Now here\’s an interesting @richardjmurphy question

But the new that ratings agencies – the discredited Standard & Poors, Moody’s and Fitch – are to rate the success of hospitals in future really says all that needs to be known about The Tories’ objectives: the plan is very clearly to prepare businesses for sale.

Ignore clinical quality, care or any other factor that impacts health outcomes; just look to the financial bottom line.

The proposal actually seems to be asking someone to make sure that the finances of these newly independent hospitals are sound.

But that\’s not the interesting question.

We know that Ritchie insists that it would be much much better if everyone invested their pension money in bonds which are used to build things for local authorities, the NHS, social housing providers and the like.

So, err, who is going to rate those bonds?

18 comments on “Now here\’s an interesting @richardjmurphy question

  1. Of course five years after we invest in these bonds, we will be accused of being “rip-off profiteers” who are “draining” money from the NHS that could be used to treat patients, and the bond terms will be changed.

  2. the trouble is that ratings were used by box-tickers in Local Government to absolve them of any responsibility for shovelling so much money into Icelandic Banks.

    If the WGCE were made personally liable for investment advice in these “green infrastructure quantitative easing bonds”, then the world would be sorted

  3. Hmm, so the ‘logic’ goes:
    Euro-leaders criticise the ratings agencies, and Tories don’t. Therefore ratings agencies are capitalist swine. Capitalist swine + healthcare = NHS privatisation.

  4. diogenes, the govt is also to blame for guaranteeing deposits of British savers. Normally if a bank is offering 8% interest, you’d think they were either very risky or running a Ponzi and you’d be mad to invest. But if the govt guarantees your deposit, then you’d be mad not to.

  5. Yup, as a taxpayer, why should I know whether the NHS is giving value for money. I only pay the fucking bills.

    And not content with having a percentage of my hard earned, he wants a percentage of my pension invested in something that is ‘rated’ his way as well, for which I’ll no doubt suffer his opprobrium if it by some accident turns a profit in the future.

    Lunatic

  6. After a lot of Ritchie watching, I have come to the conclusion that he just doesn’t do details. Irrespective of the topic, it’s just emotionally charged broad brush strokes that please his paymasters.

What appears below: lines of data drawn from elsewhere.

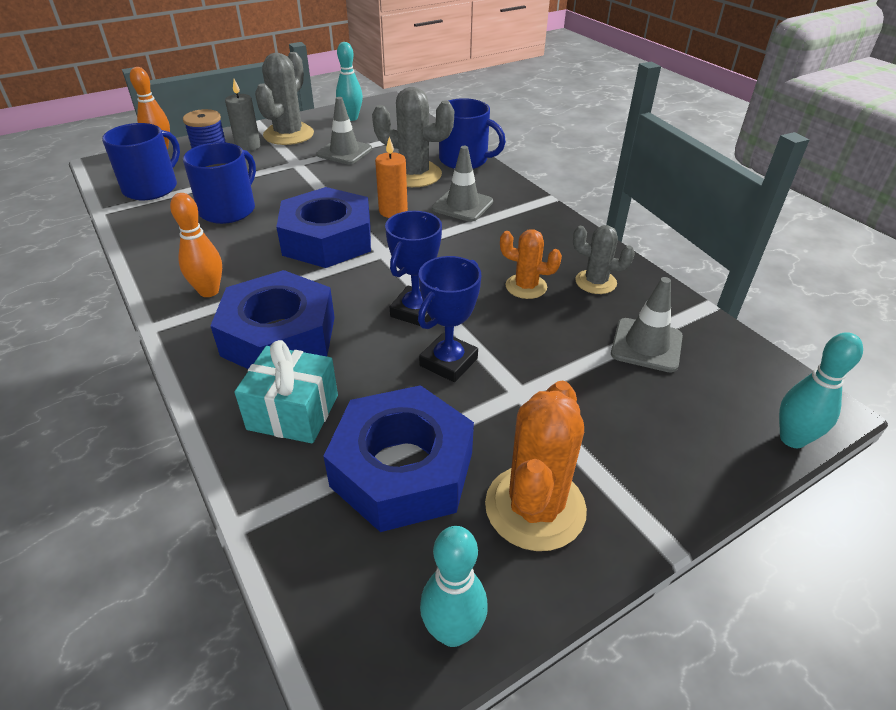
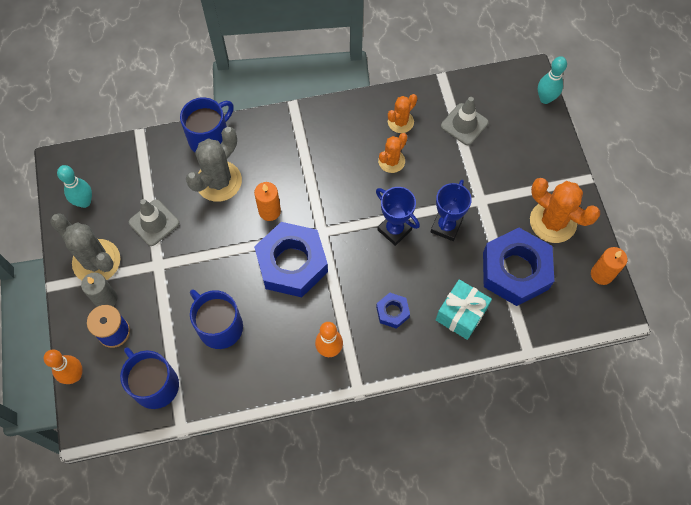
camera: 70 degrees left, 25 degrees up
(279, 336) = (392, 312): blue nut -> blue nut, size x0.46
(448, 362) = (446, 226): blue trophy -> blue trophy turned 60 degrees clockwise
(453, 631) = (601, 274): turquoise bowling pin -> orange candle
(462, 205) = (280, 163): grey traffic cone -> none
(595, 282) = (400, 122): grey cactus -> orange cactus

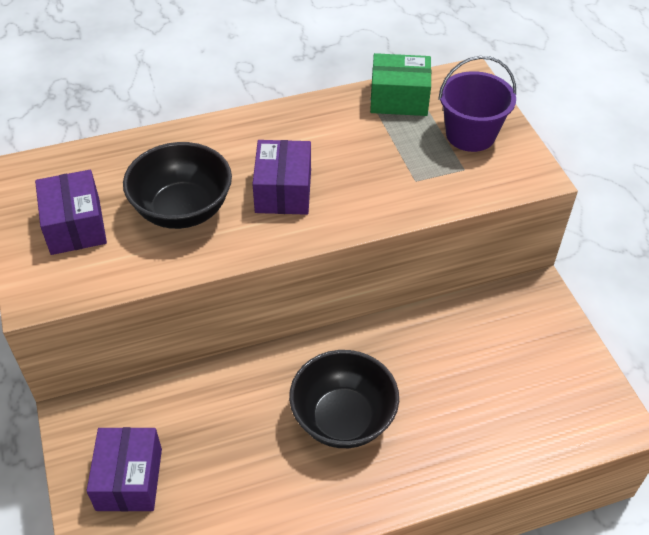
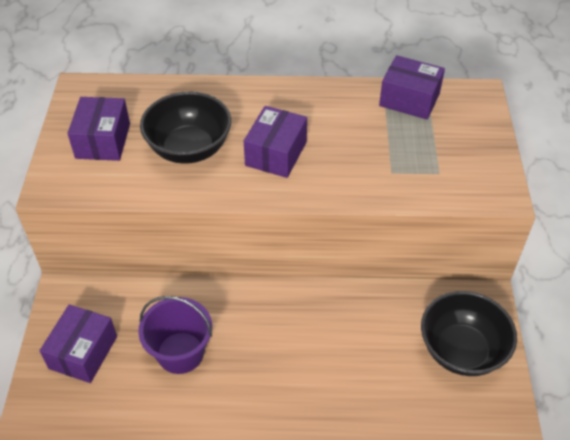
camera: 20 degrees right, 0 degrees up
(343, 418) = (269, 357): black bowl -> black bowl (461, 350)
(399, 99) = (409, 99): green box -> purple box
(470, 135) = (458, 145): purple bucket -> purple bucket (180, 352)

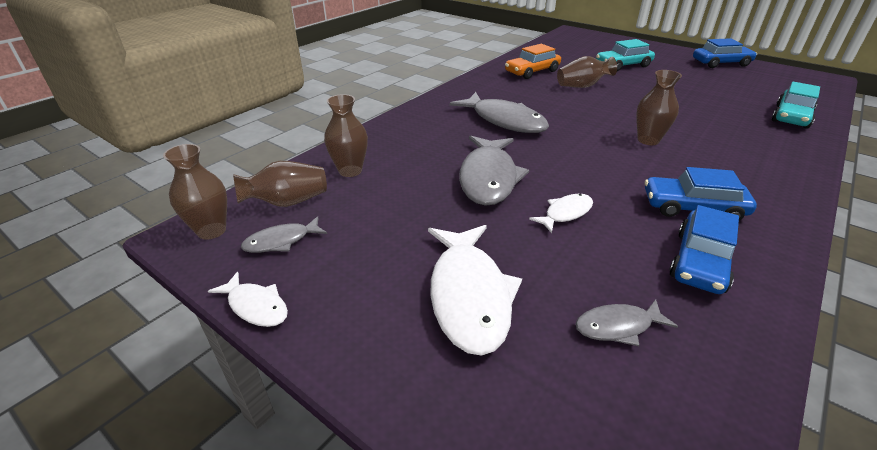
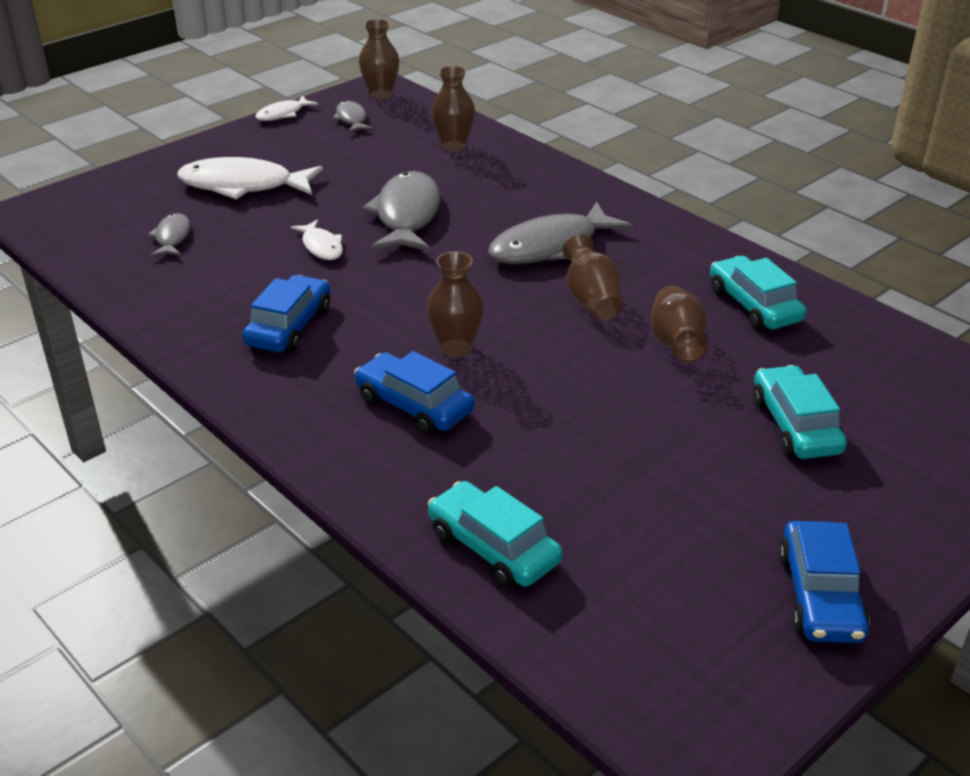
camera: 100 degrees right, 0 degrees up
(288, 202) = (408, 119): brown vase -> brown vase (591, 301)
(488, 178) = (407, 215): grey fish -> grey fish turned 75 degrees clockwise
(532, 72) = (754, 305): orange car -> turquoise car
(700, 261) = (210, 299): blue car -> blue car (414, 405)

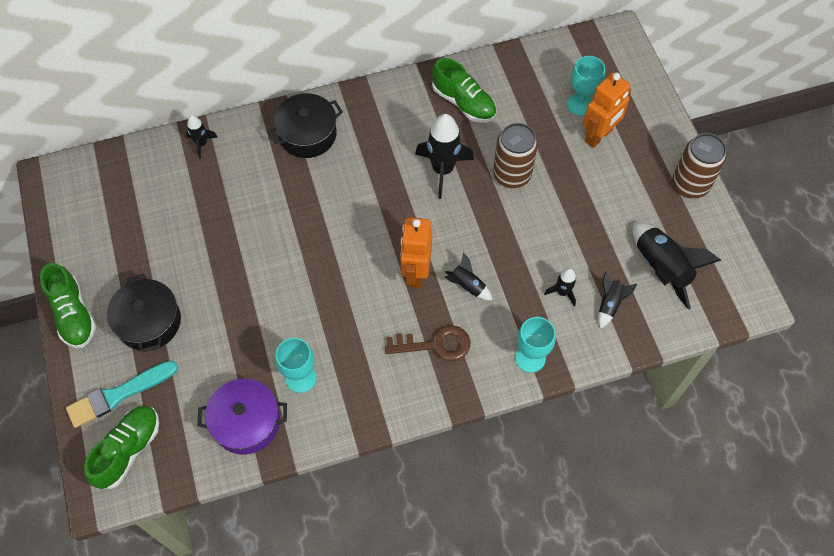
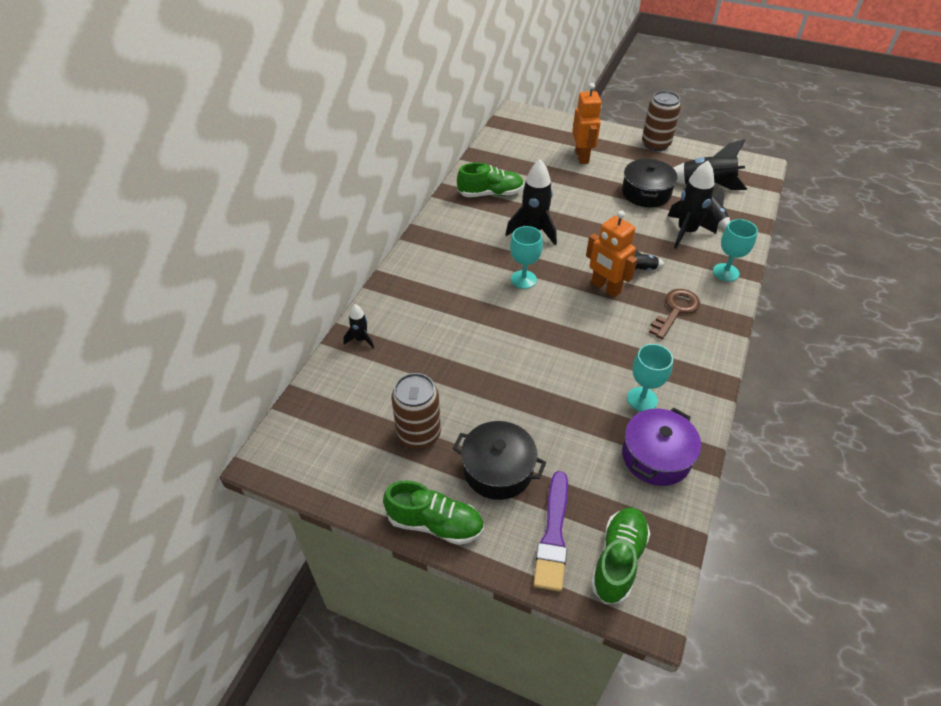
camera: 50 degrees left, 15 degrees down
(119, 394) = (553, 535): turquoise brush -> purple brush
(128, 450) = (618, 560): green shoe -> green shoe turned 45 degrees clockwise
(307, 134) = (425, 277): black pot -> black pot (646, 193)
(511, 175) = (572, 204): brown can -> brown can (419, 435)
(562, 292) = (686, 232): black rocket -> black rocket, size x1.91
(580, 104) = (550, 151): turquoise goblet -> turquoise goblet (523, 279)

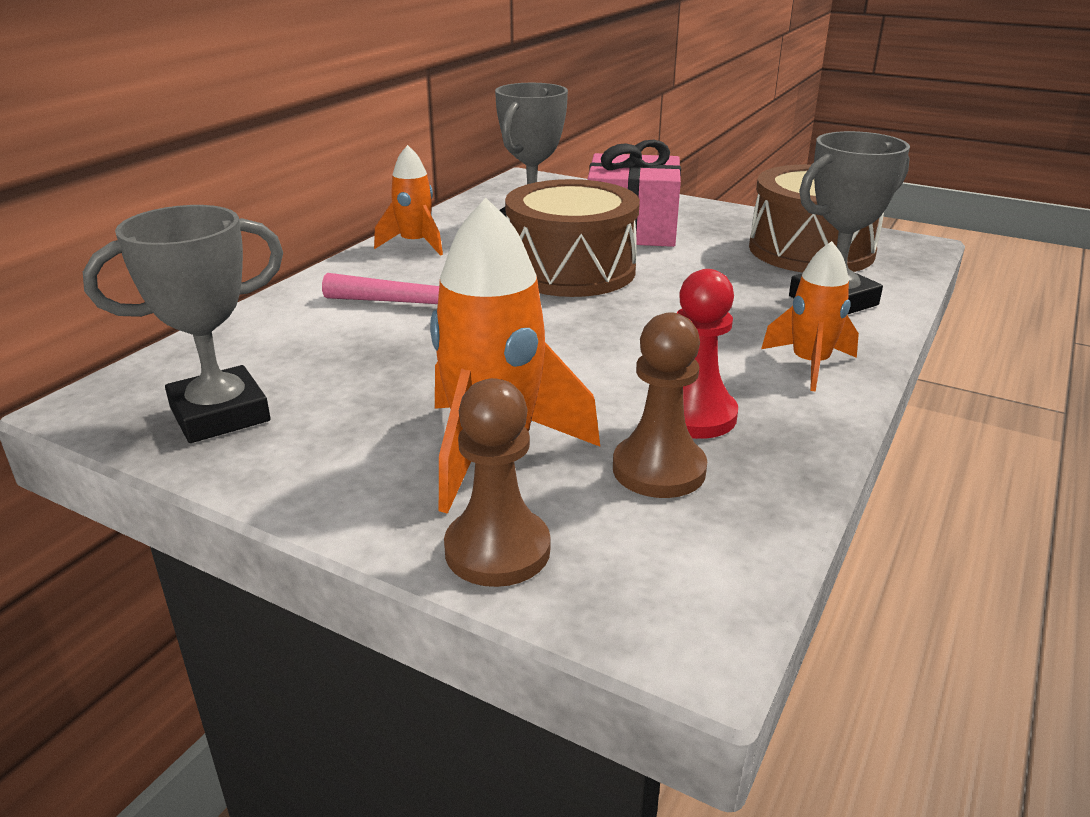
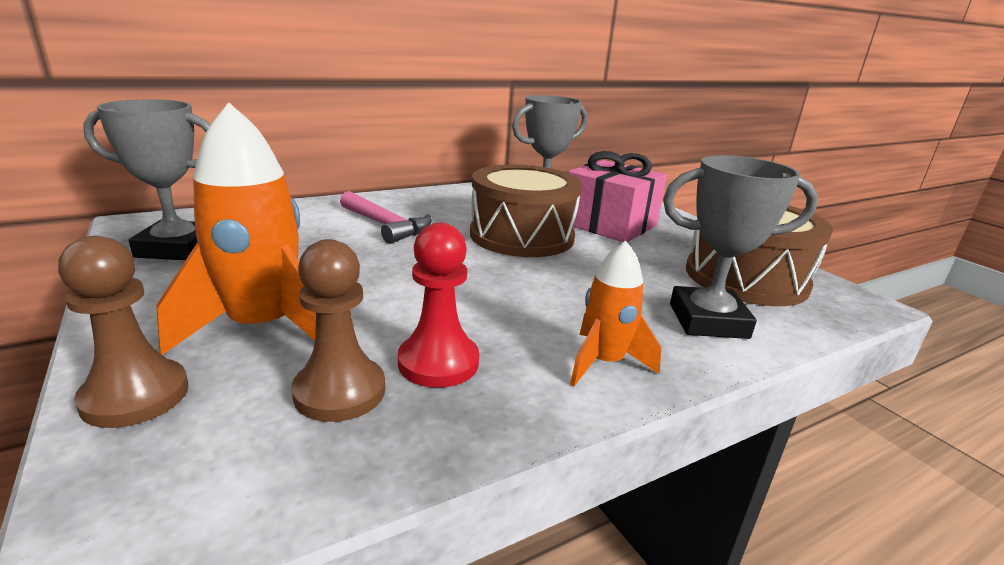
camera: 30 degrees right, 5 degrees down
(415, 244) = (448, 195): orange rocket -> none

  7. Hugo (#7), that’s what I did. I got my capital repaid and my ridiculously high interest. No-brainer.

  8. It’s no wonder that two-thirds of the €500 notes are stuffed under beds all over Euro-land. RM has the same skills and predilection for enforcement that is found throughout Europe as it suffers under the jackboot of socialist economic ignorance.

  9. So the discredited Richard Murphy refers to
    the discredited Standard & Poors, Moody’s and Fitch.

    They must be pretty good then.

    Alan Douglas

  10. G Orwell – “I think Richie Murphy would rate them.
    (They will all be AAA btw).”

    I have been suggesting this idea for a while now. If the Left does not like the job that S&Ps et al do, they ought to open their own ratings agency. Ritchie and that Rumpy-pumpy EU guy can be partners. If they think these bonds are valuable they can say so. We shall have to wait to see if anyone takes their opinions seriously.

    After all, a ratings agency has nothing to offer but the value of its ratings – its ability to make a guess on future values. So if S&P is doing such a poor job Ritchie and Rumpy ought to be able to clean up.

    Needless to say, I am sure they would agree to be bound voluntarily by the conditions they insist should apply to S&Ps – jail terms for getting it wrong for instance.

  11. Surely the rating will be done by the duopoly of Standard & Poors, Moody’s and Fitch.

    This must be a really subtle joke that I’m abysmally failing to miss?